Überall auf der Welt gibt es Lieder für ganz spezielle Anlässe

Für viele Anlässe im Leben gab es ganz spezielle Lieder. Überall auf der Welt kennt man Wiegenlieder oder Klagelieder. Und die Menschen haben früher auch vielerorts zur Arbeit gesungen, um diese zu erleichtern, um ein bisschen Spaß zu haben und das Gemeinschaftsgefühl zu stärken. So haben die schottischen Frauen bei der Verarbeitung des Tweed-Stoffes Lieder gesungen zu dem Rhythmus, den ihr Klopfen auf dem Tisch erzeugte. Oder man sang zum Tanz schnelle Lieder in einer Silbensprache oder mit kurzen, humorigen Texten, denn zeitweise war das Dudelsackspielen verboten und man half sich eben auf diese Art und Weise. In einem Interview sagt Julie Fowlis es sehr treffend:

Die Leute früher haben sich ihr Leben mit Musik und Liedern versüßt.

Schaut man sich in den verschiedenen Kulturen der Welt um, so kann man diese Aussage an vielen Orten bestätigt sehen. Es ist eine Eigenschaft, die uns vereint, das tiefe Bedürfnis nach Musik und danach unsere Geschichten in Liedern auszudrücken.

Welche Botschaft steckt in den alten Liedern?

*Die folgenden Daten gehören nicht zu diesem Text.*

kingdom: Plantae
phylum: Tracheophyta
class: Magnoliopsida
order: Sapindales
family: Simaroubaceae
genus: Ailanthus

Wenn wir heutzutage diese alten Volkslieder hören, haben wir es mit lebendiger Geschichte zu tun, mit Einblicken in die Welt der Menschen von früher. Die Stimmen der Menschen, die vor uns gelebt haben, klingen immer noch zu uns herüber in unsere Zeit und können uns an vieles erinnern, das wir heute scheinbar vergessen haben. Daran, wie wichtig Gemeinschaft für unser Überleben ist , dass die Natur die Quelle unserer Nahrung ist und darüber hinaus ein lebendiger Organismus mit einer eigenen Seele, von der wir ein Teil sind, eingewoben in die Jahreszeiten und Wetterlaunen.